Business
Smithfield businesses looking forward to a boost when Fidelity moves 500 jobs to town
01:00 AM EDT on Saturday, July 4, 2009

Work continues on the Fidelity Investments campus in Smithfield. Fidelity is adding 500 jobs there, starting in 2010.
The Providence Journal / Steve Szydlowski
SMITHFIELD –– Owners of businesses located near the Fidelity campus in Smithfield welcomed news that Fidelity Investments planned to add 500 jobs in the area. The prospect of increased traffic on Route 7 appeared to bother them not a bit.
“The more the merrier as far as we’re concerned,” said Jerry Blau, director of operations for Coppage Management, which owns a Dunkin’ Donuts near Fidelity’s Smithfield facility, and another in Lincoln.
Fidelity announced Thursday that it plans to increase employment in Smithfield from the current 2,300 to 2,800 in the first quarter of 2010. The move is part of an internal reshuffling of staff among Fidelity’s four New England locations, two of them in Massachusetts, one in New Hampshire, and one in Smithfield. “Whenever they come, we’ll be ready for them. The coffee’s on,” Blau said.
Bill Gowen, owner of Effin’s Last Resort at 325 Farnum Pike, said his restaurant gets a lot of business from Fidelity employees. “We’re very pleased about this. We get a ton of Fidelity people who come in after work,” he said. “They’re excellent customers, a first-class group of people. They’re our target crowd,” he said.
Effin’s is an expansive restaurant and bar with an outdoor pool in the back, a volleyball court, tiki bar and a tent for outdoor parties. There’s also a private room that Fidelity staffers occasionally book for functions. Gowen said his business has been badly hurt by the cool, rainy weather: “It’s terrible, trust me, it’s terrible,” he said. So the news that Fidelity would be adding 500 jobs in Smithfield was very welcome. Gowen said he knows 500 more customers will not suddenly arrive at his door, but added workers in the area should mean “an incremental increase” in his business.
Ed Kilbane, general manager of the Comfort Suites hotel at 1010 Douglas Pike, said his hotel caters to corporate clients who have built in the Smithfield area, among them Fidelity, Navigant, Amica and Citizens Bank, as well as nearby Bryant University.

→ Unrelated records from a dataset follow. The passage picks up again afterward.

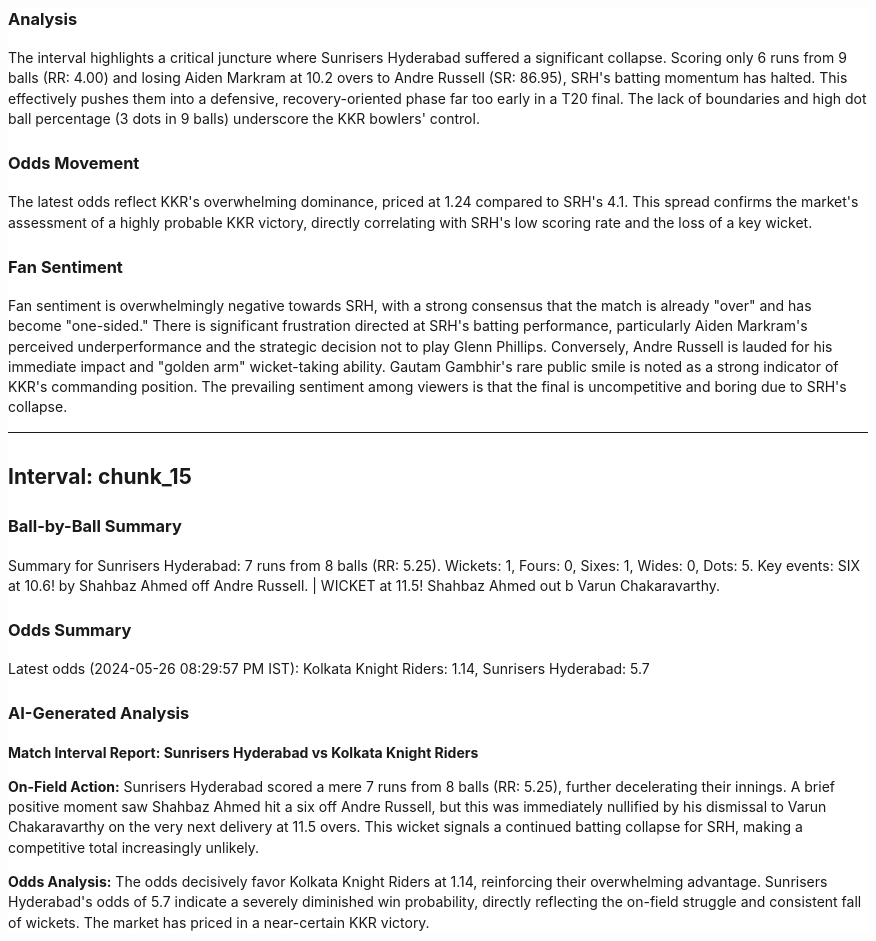 ### Analysis

The interval highlights a critical juncture where Sunrisers Hyderabad suffered a significant collapse. Scoring only 6 runs from 9 balls (RR: 4.00) and losing Aiden Markram at 10.2 overs to Andre Russell (SR: 86.95), SRH's batting momentum has halted. This effectively pushes them into a defensive, recovery-oriented phase far too early in a T20 final. The lack of boundaries and high dot ball percentage (3 dots in 9 balls) underscore the KKR bowlers' control.

### Odds Movement

The latest odds reflect KKR's overwhelming dominance, priced at 1.24 compared to SRH's 4.1. This spread confirms the market's assessment of a highly probable KKR victory, directly correlating with SRH's low scoring rate and the loss of a key wicket.

### Fan Sentiment

Fan sentiment is overwhelmingly negative towards SRH, with a strong consensus that the match is already "over" and has become "one-sided." There is significant frustration directed at SRH's batting performance, particularly Aiden Markram's perceived underperformance and the strategic decision not to play Glenn Phillips. Conversely, Andre Russell is lauded for his immediate impact and "golden arm" wicket-taking ability. Gautam Gambhir's rare public smile is noted as a strong indicator of KKR's commanding position. The prevailing sentiment among viewers is that the final is uncompetitive and boring due to SRH's collapse.

---

## Interval: chunk_15

### Ball-by-Ball Summary
Summary for Sunrisers Hyderabad: 7 runs from 8 balls (RR: 5.25). Wickets: 1, Fours: 0, Sixes: 1, Wides: 0, Dots: 5. Key events: SIX at 10.6! by Shahbaz Ahmed off Andre Russell. | WICKET at 11.5! Shahbaz Ahmed out b Varun Chakaravarthy.

### Odds Summary
Latest odds (2024-05-26 08:29:57 PM IST): Kolkata Knight Riders: 1.14, Sunrisers Hyderabad: 5.7

### AI-Generated Analysis
**Match Interval Report: Sunrisers Hyderabad vs Kolkata Knight Riders**

**On-Field Action:**
Sunrisers Hyderabad scored a mere 7 runs from 8 balls (RR: 5.25), further decelerating their innings. A brief positive moment saw Shahbaz Ahmed hit a six off Andre Russell, but this was immediately nullified by his dismissal to Varun Chakaravarthy on the very next delivery at 11.5 overs. This wicket signals a continued batting collapse for SRH, making a competitive total increasingly unlikely.

**Odds Analysis:**
The odds decisively favor Kolkata Knight Riders at 1.14, reinforcing their overwhelming advantage. Sunrisers Hyderabad's odds of 5.7 indicate a severely diminished win probability, directly reflecting the on-field struggle and consistent fall of wickets. The market has priced in a near-certain KKR victory.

Kilbane said Comfort Suites’ proximity to the Fidelity campus is one of the reasons the hotel was built in 2000.
“Any customer is a good customer. . . we would like to see more expansion in the area,” said Kilbane, who said Comfort Suites, like hotels across the country, has felt the impact of the economic downturn.
So has Fidelity, and the investment firm underwent two rounds of layoffs in the past eight months, shedding 1,700 positions in February and 1,300 last November. When it announced the job cuts, the company declined to provide the specifics of how many jobs were lost from Smithfield.
Denis Thibeault, co-owner of d. carlo Trattoria at 970 Douglas Pike, said that a few months ago his restaurant was hosting farewell parties for Fidelity employees who had lost jobs.
The news that 500 jobs are coming to Smithfield, he said, is far more welcome. Thibeault said the restaurant does a significant lunch and after-work business with Fidelity employees, plus a number of private parties. “We need it. This is not a big residential area. So it’s great to have them here, especially during the day,” he said.
Fidelity employees transferred to Smithfield will need to live somewhere, as well as eat. “It certainly is not going to hurt us,” said Karl Martone, president-elect of the Rhode Island Association of Realtors, on the possibility that Fidelity workers will move to northern Rhode Island. But Martone cautioned that some employees coming from Massachusetts will stay put rather than uproot their families.
Martone said the real-estate market in Rhode Island is becoming “really quite peppy” as consumer confidence rises and buyers take advantage of a first-time homebuyer credit. Fidelity employees who chose to buy homes in Rhode Island, he said, will help “clean up the [housing] inventory.”
Joyce Murray, bartender and manager at Parente’s Restaurant, 1114 Douglas Pike, said she’s been working there for 26 years. She pointed out that Parente’s is the first restaurant people come to on the Pike when they leave Fidelity. “I saw the news [of additional jobs] in the paper and I said, ‘Oh, good!’ ” Murray said.
Murray, whose sister is one of the restaurant’s owners, said the area has changed a great deal in the past 26 years, as corporations have built in the area and Bryant University has expanded. “When we moved here, 26 years ago, I said to my sister, ‘What are we doing up here in the woods?’ It’s been built up so much around here in the last 26 years. It’s unbelievable.”
With staff reports from Paul Grimaldi.